▶ [Source data]:
--- --- ---

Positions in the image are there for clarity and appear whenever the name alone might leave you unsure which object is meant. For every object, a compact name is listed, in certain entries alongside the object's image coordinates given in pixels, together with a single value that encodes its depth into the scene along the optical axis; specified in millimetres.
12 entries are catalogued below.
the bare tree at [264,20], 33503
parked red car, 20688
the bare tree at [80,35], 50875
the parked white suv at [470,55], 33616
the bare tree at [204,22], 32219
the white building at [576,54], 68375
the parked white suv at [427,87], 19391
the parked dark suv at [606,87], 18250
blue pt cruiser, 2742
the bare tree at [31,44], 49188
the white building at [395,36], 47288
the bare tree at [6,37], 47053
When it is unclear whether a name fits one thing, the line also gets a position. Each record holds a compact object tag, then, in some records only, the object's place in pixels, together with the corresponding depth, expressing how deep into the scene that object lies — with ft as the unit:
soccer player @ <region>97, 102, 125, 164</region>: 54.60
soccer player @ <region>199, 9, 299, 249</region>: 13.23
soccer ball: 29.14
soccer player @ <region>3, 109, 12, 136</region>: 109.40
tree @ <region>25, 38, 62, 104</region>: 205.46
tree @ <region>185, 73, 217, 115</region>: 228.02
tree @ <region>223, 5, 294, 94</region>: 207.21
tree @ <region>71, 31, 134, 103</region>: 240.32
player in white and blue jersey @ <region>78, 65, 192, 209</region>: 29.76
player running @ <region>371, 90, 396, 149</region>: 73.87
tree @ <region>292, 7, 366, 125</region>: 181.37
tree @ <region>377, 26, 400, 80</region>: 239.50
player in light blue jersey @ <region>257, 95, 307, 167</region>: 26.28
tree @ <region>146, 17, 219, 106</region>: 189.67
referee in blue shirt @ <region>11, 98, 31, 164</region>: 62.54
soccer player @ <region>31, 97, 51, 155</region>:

--- --- ---

▶ [Problem]: Find the line with "player running @" in the listing. Reproduce it and all the lines after it, exactly, through the last line.

▶ [Task solution]:
player running @ <region>371, 90, 396, 149</region>: 73.87
tree @ <region>292, 7, 366, 125</region>: 181.37
tree @ <region>377, 26, 400, 80</region>: 239.50
player in light blue jersey @ <region>257, 95, 307, 167</region>: 26.28
tree @ <region>146, 17, 219, 106</region>: 189.67
referee in blue shirt @ <region>11, 98, 31, 164</region>: 62.54
soccer player @ <region>31, 97, 51, 155</region>:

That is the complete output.